Additional Incentive Laws
The Angels law
The Angels law was enacted as part of a temporary provision which purpose was to encourage investors to invest in ventures in the early stages. The temporary order expired at the end of 2019, but it is not inevitable that the rationale underlying the temporary order will be reflected in further legislative proceedings soon.
Read here about the Law of Angels here.
Below is a table showing the tax benefits under the Capital Investment Encouragement Law:
Tax Benefits | Corporate | Tax Rate | Dividend | Tax | Capital Gains from selling IP | Comments | |
Development Area A | Other Development Areas | Individual | Foreign Company | Israeli Company | |||
Without the law of encouragement | 23% | 23% | 30% | 30% | 0% | 23% | Dividend to a non-substantial shareholder (25%) |
Preferred Enterprise | 7.5% | 16% | 20% | 20% | 0% | 23% | |
Preferred Enterprise Above 10 billon | 5.0% | 8% | 20% | 5% | 0% | 23% | Foreign Company with full holding |
Technological Preferred Enterprise | 7.50% | 12% | 20% | 4% | 0% | 12% | Foreign Company with over 90% of the shares (obtains capital gains benefits under certain conditions) |
Special Preferred Technological Enterprise | 6% | 6% | 20% | 4% | 0% | 6% | Obtains capital gains benefits under certain circumstances. |
*Possibility for a grant in the case of an industrial plant – the grant rate is 20% of the total approved investments included in the business plan that was approved for the corporation.
Click here to read about other types of tax planning.
Green Track – Technological Enterprise
As part of the efforts to streamline processes within the Israeli Tax Authority, additional tracks have been introduced to encourage and promote investments.
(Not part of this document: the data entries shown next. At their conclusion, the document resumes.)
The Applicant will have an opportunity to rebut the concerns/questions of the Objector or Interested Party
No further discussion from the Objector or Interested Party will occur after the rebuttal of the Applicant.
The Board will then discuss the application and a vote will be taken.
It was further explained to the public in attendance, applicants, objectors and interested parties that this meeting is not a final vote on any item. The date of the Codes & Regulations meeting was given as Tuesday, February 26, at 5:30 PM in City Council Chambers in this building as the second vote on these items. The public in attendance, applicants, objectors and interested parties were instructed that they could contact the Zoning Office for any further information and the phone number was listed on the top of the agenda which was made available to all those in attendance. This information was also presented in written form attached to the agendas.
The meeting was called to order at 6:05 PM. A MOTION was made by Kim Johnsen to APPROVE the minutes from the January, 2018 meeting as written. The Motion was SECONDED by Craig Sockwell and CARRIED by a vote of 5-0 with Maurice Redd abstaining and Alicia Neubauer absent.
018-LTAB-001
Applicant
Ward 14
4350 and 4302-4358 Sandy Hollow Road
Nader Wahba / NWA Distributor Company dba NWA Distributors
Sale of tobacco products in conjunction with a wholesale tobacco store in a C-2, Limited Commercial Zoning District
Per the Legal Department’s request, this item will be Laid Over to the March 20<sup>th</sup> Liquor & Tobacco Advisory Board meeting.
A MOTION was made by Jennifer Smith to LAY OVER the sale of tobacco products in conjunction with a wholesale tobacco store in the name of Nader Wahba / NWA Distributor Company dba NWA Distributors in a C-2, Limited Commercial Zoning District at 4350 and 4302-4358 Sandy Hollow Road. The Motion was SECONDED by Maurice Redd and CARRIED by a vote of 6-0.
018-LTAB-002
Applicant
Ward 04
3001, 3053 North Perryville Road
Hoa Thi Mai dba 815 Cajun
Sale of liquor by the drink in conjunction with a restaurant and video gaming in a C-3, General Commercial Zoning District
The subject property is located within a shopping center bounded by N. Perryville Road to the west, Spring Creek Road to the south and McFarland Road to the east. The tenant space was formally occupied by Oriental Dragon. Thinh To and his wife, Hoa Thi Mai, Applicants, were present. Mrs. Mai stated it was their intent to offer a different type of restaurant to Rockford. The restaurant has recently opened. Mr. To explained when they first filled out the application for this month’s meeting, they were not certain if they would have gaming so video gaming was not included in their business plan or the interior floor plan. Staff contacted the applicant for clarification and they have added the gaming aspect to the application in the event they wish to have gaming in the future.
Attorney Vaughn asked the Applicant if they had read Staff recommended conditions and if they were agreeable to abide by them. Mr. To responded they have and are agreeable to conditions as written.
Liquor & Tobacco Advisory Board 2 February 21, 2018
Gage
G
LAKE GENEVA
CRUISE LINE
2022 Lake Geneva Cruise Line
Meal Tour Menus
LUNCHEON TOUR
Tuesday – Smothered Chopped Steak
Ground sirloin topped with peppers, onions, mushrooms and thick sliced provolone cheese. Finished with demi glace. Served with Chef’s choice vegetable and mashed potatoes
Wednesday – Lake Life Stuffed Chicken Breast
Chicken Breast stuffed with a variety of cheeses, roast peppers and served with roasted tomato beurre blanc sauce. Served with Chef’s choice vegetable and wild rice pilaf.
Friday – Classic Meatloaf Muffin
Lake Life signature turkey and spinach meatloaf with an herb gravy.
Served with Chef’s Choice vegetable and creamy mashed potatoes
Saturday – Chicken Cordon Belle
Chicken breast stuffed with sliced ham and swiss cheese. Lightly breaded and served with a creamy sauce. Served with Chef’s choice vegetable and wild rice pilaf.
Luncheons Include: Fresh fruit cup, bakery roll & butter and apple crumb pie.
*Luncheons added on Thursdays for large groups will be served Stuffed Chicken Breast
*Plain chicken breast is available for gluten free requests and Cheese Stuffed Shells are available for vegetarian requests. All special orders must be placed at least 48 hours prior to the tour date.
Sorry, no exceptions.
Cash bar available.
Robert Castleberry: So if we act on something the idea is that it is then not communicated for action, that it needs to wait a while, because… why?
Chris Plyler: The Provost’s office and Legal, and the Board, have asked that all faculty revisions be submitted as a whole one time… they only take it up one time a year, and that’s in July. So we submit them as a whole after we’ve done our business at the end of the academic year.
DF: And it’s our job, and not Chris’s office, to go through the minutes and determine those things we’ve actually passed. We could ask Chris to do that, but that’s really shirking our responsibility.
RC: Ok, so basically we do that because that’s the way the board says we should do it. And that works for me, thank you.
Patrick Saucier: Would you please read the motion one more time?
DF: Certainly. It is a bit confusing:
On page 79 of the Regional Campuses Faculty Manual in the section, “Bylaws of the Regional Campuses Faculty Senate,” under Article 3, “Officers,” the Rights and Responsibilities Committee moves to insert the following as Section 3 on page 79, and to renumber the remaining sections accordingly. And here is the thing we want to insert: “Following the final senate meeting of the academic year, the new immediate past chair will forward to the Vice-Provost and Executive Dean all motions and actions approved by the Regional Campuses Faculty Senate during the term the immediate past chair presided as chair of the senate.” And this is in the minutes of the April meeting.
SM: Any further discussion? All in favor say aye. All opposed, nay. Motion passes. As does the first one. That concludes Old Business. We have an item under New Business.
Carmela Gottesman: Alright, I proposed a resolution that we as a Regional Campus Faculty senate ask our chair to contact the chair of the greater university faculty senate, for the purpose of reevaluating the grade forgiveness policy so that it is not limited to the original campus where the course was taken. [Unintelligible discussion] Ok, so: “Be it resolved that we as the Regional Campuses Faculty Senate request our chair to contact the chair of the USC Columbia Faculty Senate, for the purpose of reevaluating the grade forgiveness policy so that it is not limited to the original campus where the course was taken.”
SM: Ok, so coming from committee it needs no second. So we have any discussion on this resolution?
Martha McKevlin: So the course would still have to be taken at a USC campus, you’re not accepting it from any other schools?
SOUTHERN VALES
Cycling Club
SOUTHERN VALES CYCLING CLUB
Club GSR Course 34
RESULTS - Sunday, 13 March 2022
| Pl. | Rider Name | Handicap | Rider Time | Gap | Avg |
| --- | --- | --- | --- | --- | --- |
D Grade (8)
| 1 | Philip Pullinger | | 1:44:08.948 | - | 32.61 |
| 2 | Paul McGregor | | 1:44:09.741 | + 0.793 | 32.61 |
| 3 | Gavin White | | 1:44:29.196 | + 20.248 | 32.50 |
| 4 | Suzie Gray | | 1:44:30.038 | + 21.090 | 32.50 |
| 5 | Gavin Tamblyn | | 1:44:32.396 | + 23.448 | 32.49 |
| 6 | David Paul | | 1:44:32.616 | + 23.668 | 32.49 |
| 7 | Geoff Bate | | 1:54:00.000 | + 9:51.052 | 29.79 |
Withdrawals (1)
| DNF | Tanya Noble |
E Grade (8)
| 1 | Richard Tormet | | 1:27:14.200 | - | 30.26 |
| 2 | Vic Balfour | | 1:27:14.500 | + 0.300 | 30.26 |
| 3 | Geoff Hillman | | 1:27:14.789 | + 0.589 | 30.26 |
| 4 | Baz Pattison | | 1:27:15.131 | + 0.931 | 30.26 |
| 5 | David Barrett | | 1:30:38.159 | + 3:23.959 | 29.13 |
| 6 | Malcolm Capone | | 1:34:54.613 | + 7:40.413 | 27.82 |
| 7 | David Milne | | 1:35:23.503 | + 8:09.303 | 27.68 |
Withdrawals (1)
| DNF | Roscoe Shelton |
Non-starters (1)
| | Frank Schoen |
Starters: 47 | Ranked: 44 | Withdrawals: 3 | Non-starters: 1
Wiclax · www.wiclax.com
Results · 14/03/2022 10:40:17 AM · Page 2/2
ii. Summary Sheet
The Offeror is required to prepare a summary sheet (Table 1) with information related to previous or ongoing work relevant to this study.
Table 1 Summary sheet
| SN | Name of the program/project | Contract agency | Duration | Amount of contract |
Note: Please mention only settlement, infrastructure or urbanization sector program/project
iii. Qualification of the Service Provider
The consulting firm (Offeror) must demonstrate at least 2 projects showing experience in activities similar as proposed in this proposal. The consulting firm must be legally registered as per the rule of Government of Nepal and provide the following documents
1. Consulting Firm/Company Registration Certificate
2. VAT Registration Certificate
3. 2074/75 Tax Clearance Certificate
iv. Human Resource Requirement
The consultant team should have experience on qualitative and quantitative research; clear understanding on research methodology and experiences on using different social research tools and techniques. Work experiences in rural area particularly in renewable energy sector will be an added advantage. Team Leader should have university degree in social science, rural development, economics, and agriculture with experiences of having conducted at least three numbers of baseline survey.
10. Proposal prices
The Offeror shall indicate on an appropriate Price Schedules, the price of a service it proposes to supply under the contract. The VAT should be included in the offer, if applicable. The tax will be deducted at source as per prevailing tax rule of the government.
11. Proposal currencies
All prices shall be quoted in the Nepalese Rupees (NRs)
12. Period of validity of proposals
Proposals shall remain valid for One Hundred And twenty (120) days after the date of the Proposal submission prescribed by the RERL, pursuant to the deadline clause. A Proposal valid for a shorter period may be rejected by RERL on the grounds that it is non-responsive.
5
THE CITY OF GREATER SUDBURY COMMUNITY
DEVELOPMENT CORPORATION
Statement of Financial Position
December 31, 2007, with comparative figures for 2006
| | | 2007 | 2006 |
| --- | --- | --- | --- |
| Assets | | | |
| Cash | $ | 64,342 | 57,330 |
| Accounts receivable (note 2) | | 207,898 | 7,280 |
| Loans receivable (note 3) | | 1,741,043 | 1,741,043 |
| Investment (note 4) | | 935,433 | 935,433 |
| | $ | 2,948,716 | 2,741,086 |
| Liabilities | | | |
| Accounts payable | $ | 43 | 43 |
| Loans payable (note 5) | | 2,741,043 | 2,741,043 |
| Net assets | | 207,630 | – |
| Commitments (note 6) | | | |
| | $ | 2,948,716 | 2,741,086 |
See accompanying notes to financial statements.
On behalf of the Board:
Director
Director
Under this track, a company defined as a “Preferred Company” according to the Law for the Encouragement of Capital Investments, is eligible for various tax benefits, including a reduced corporate tax rate and a reduced dividend tax rate on preferred technological income. This tax ruling will be applicable only if the company has taxable technological income and intellectual property, i.e., its software, is owned by the company.
It is important to note that this track is intended for companies whose income is derived from granting usage rights and/or providing services through software developed by them.
Green Track – Employer Leasing
This track is designed for companies that own a technological enterprise (as defined) in Israel and receive research and development services from employees of related companies abroad. Under this track, expenses for employees abroad will be recognized as expenses for a leasing employer, and the employees of the related company will be recognized as employees of the technological enterprise in Israel. This way, these employees will be considered for the company’s compliance with the requirements under the Law for the Encouragement of Capital Investments.